- [GIVEN TEXT]:
>>>

AMEN!!! Great advice and I can't tell you how many planners I have seen that have to explain themselves out of a messy situation to a client. The money is not worth risking & ruining your company's reputation!

Karla |Stylish Events|

Great post, Sean! There is a lot of controversy with this subject among the Wedding Industry.

In this world, people are tend to expect something back when they do something good (i.e. referrals. And I totally agree with Maria @ {ritzy bee}, it's not worth your business reputation at all.

Evan Reitmeyer - MyDeejay.com

Sean, you get a big amen from me on this one...

This is something I'm really passionate about. Outsiders see the wedding industry as a racket anyway, and kickbacks/commissions just reinforce that perception. It's an unambiguous case of ethics, plain and simple. Kickbacks drive up the cost for consumers, and erase the line between a referral for outstanding work and a referral for payment.

Thanks for posting about this, keep it up!

Robert Allen Wedding Podcast Network

Having been a wedding vendor for 24 years and now in wedding media. The topic of commissions and kickbacks has always been a discussion point. I agree 100% with you on the transparency issue. An event planner should be referring the best possible vendors. There needs to be a level of trust established by the event planner and having a financial relationship with vendors undermines the integrity of that relationship.

Great post

Linnyette Richardson-Hall

"And to the person at Engage '09 who questioned why a florist shouldn't pay a vendor who sent her many, many referrals a referral fee, I respond with this: why do you think the vendor was referring the florist in the first place? Because she is a GREAT florist and she makes the vendor LOOK GOOD. Your art needs to stand on its own."

<<<

- [RECORDED DATA]:
>>>

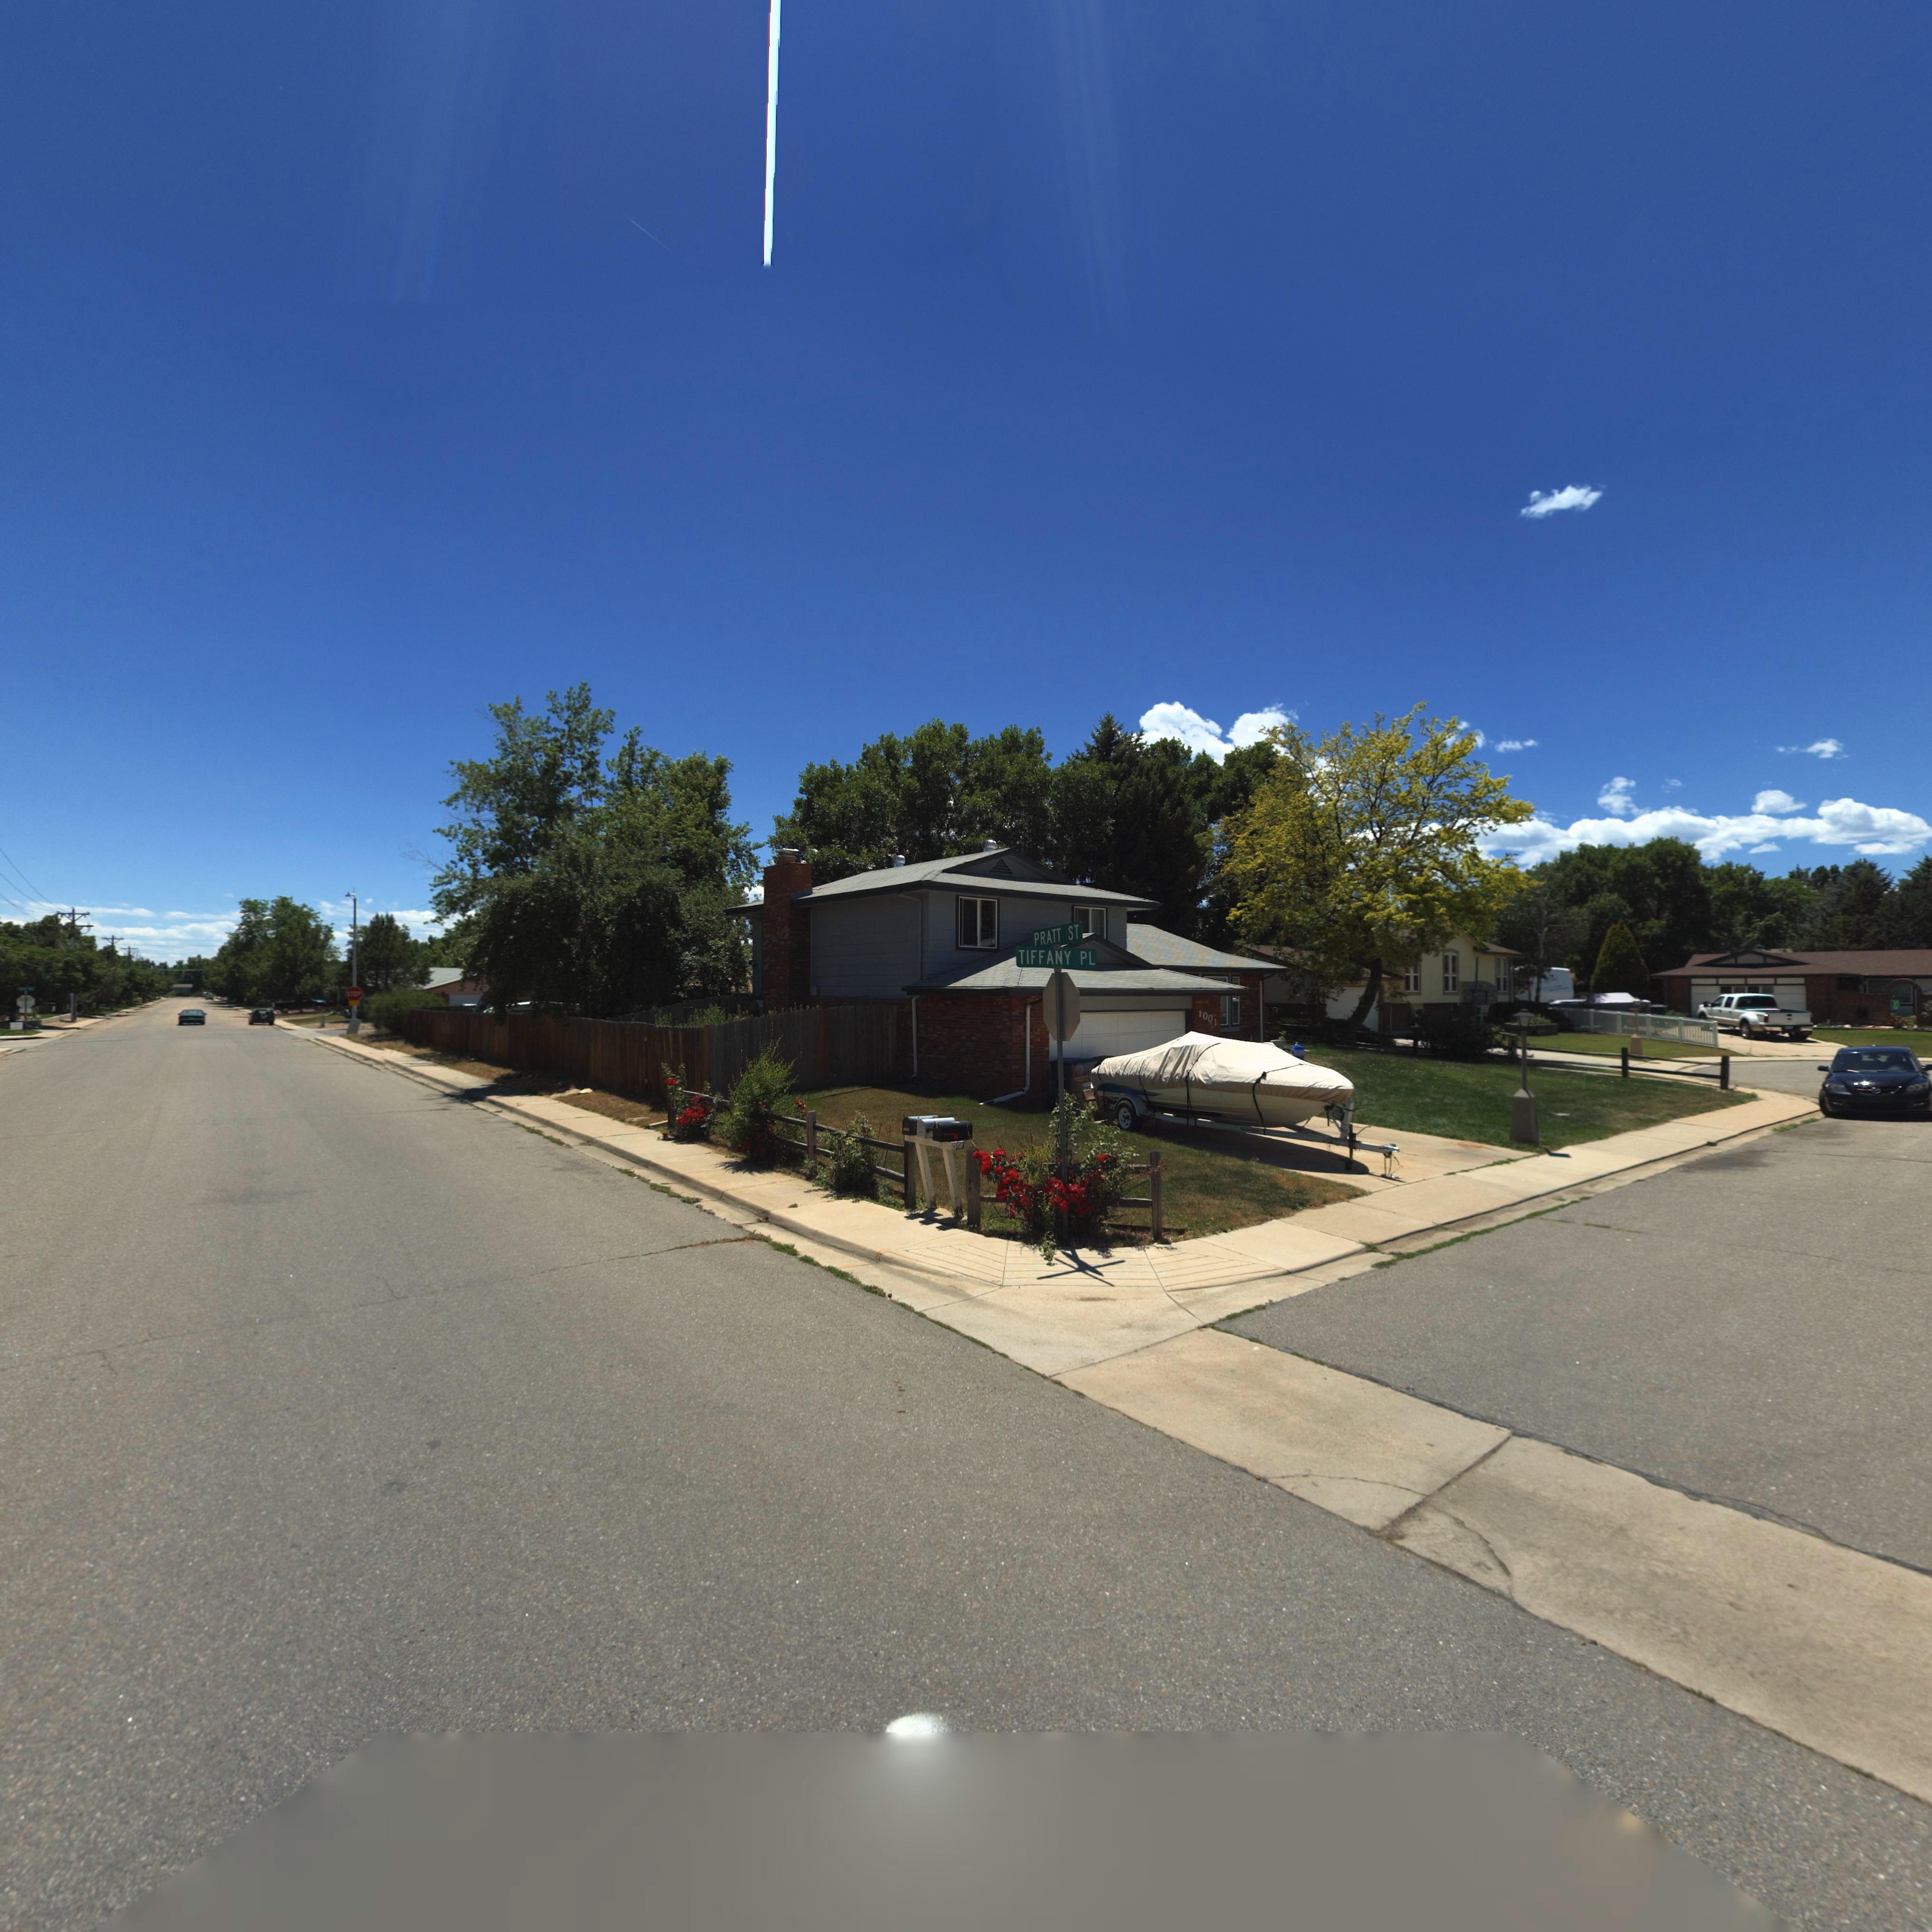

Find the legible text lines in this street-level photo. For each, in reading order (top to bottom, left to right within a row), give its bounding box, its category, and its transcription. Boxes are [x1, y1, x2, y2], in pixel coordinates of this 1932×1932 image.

<<<

- [INSTRUCTIONS]:
1. Reproduce word for word the part of the comments on wedding industry kickbacks starting at "Karla |Stylish Events|" and ending at "keep it up!".
2. In the comments on wedding industry kickbacks, how many years had the commenter now in wedding media worked as a wedding vendor?
3. Please write what comes next in the comment thread on wedding industry kickbacks, picking up after its final quoted passage.

- [THE RESULTS]:
1.
Karla |Stylish Events|

Great post, Sean! There is a lot of controversy with this subject among the Wedding Industry.

In this world, people are tend to expect something back when they do something good (i.e. referrals. And I totally agree with Maria @ {ritzy bee}, it's not worth your business reputation at all.

Evan Reitmeyer - MyDeejay.com

Sean, you get a big amen from me on this one...

This is something I'm really passionate about. Outsiders see the wedding industry as a racket anyway, and kickbacks/commissions just reinforce that perception. It's an unambiguous case of ethics, plain and simple. Kickbacks drive up the cost for consumers, and erase the line between a referral for outstanding work and a referral for payment.

Thanks for posting about this, keep it up!

2. 24 years.

3.
Let the church say "AMEN"!! I agree with you and everyone else who has posted 1000%. My take is this - I charge appropriately for what I do, what I create and what I bring to the table. I don't need to get a "hand under the table" from anyone else because I sent business their way. I make recommendation based on a core set of principles - so if your name appears on the list or comes out of my mouth, it's because I know you can do the job. Period.

When will people learn that you simply cannot serve two masters?

Tracey Kumer-Moore

Sean,

Let me add my "amen" to the choir!

I have NEVER accepted or paid referral fees in my business, never paid to be in a venue's wedding book (same thing, different wrapping) and in Las Vegas, LAND of the KICKBACK, it hasn't been easy.

I'm asked by some businesses that are new to working with me "How do you make money"? I charge my clients a substantial and fair fee for my services and allow them to take advantage of any benefits my valued relationships with wedding professionals might bring (in the way of better discounts, a special upgrade), etc.

When there are times a business has a business model where they prefer to work directly through me, I respect that and accept the discount and pass it directly to the client; full transparency and everyone knows up front that's how I operate.

IT HAS set me apart from others as a quality planner to do business with and I respected for it by the same quality of professionals that have the same core values I do and who I choose to collaborate with.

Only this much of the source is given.